Start with a Strong Prompt
AI is only as good as what you give it. A vague prompt produces vague copy. Before you open any tool, get clear on three things:
Who are you talking to? Define the audience, their role, pain points, and what they care about.
What do you want them to feel or do? Every piece of copy has a goal: click, buy, sign up, keep reading.
What makes your offer different? Feed AI the details that make your product or service worth choosing.
Once you have those answers, build them into your prompt. The more specific you are, the less editing you'll need to do.
Example of a weak prompt: "Write copy for a shoe brand."
Example of a strong prompt: “Here is our brand website: [paste URL]. Review it to understand our tone, visual style, and audience. Then write 3 short ad copy variations for our children's shoe brand. The shoes have built-in wheels. Target parents of kids aged 6–10. Highlight fun, safety, and how easy the shoes are to use. Keep each variation under 15 words “
The second prompt gives AI a character, an audience, a benefit list, a format, and a length constraint, all at once.
Use AI to Generate Options, Not Final Copy
Think of AI as a first-draft machine, not a finisher. Its job is to get words on the page fast so you have something to react to. Your job is to shape what comes out into something that actually sounds like your brand.
A few practical ways to use AI in this phase:
Generate variations. Ask for 3–5 versions of the same message and mix the best elements from each.
Test different tones. Ask for the same copy rewritten as playful, direct, or professional to see what fits.
Unstick yourself. If you're staring at a blank page, use AI to produce a rough draft just to have a starting point.
Always Review Before You Submit or Share
This step isn't optional. AI-generated copy can sound polished on the surface but miss the mark in ways that aren't obvious at first read. Before sending copy to your design team or sharing it externally, go through this checklist:
✦ Brand voice: Does it actually sound like you? AI tends toward generic phrasing. Replace anything that feels flat or interchangeable with a competitor.
✦ Accuracy: Did AI make anything up? It sometimes invents statistics, product claims, or details that aren't true.

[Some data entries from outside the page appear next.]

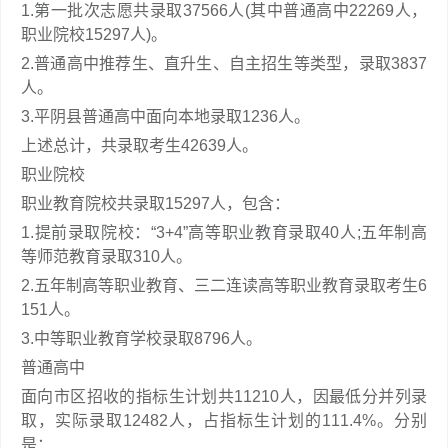
1.第一批次志愿共录取37566人(其中普通高中22269人，
职业院校15297人)。
2.普通高中推荐生、直升生、自主招生等类型，录取3837
人。
3.平阴县普通高中面向本地录取1236人。
上述总计，共录取考生42639人。
职业院校
职业教育院校共录取15297人，包含：
1.提前录取院校：“3+4”高等职业教育录取40人;五年制高
等师范教育录取310人。
2.五年制高等职业教育、三二连读高等职业教育录取考生6
151人。
3.中等职业教育学校录取8796人。
普通高中
面向市区招收的指标生计划共11210人，因最低分并列录
取，实际录取12482人，占指标生计划的111.4%。分别
是：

Verify every specific claim before it goes anywhere.
✦ Audience fit: Read it as your customer would. Does the tone match what they expect from your brand? Is the language too formal, too casual, or too technical?
✦ Clarity: Is the main message obvious within the first few words? Cut anything that delays the point.
✦ Call to action: Is there one? Is it clear and specific? AI sometimes buries or softens CTAs. Make sure yours earns its place.
✦ Length: AI often over-writes. Trim ruthlessly. Ad copy especially benefits from shorter, punchier sentences.
Skipping this review is where most AI copy goes wrong. The goal isn't to use AI output as-is, it's to use it as a strong starting point that you finish.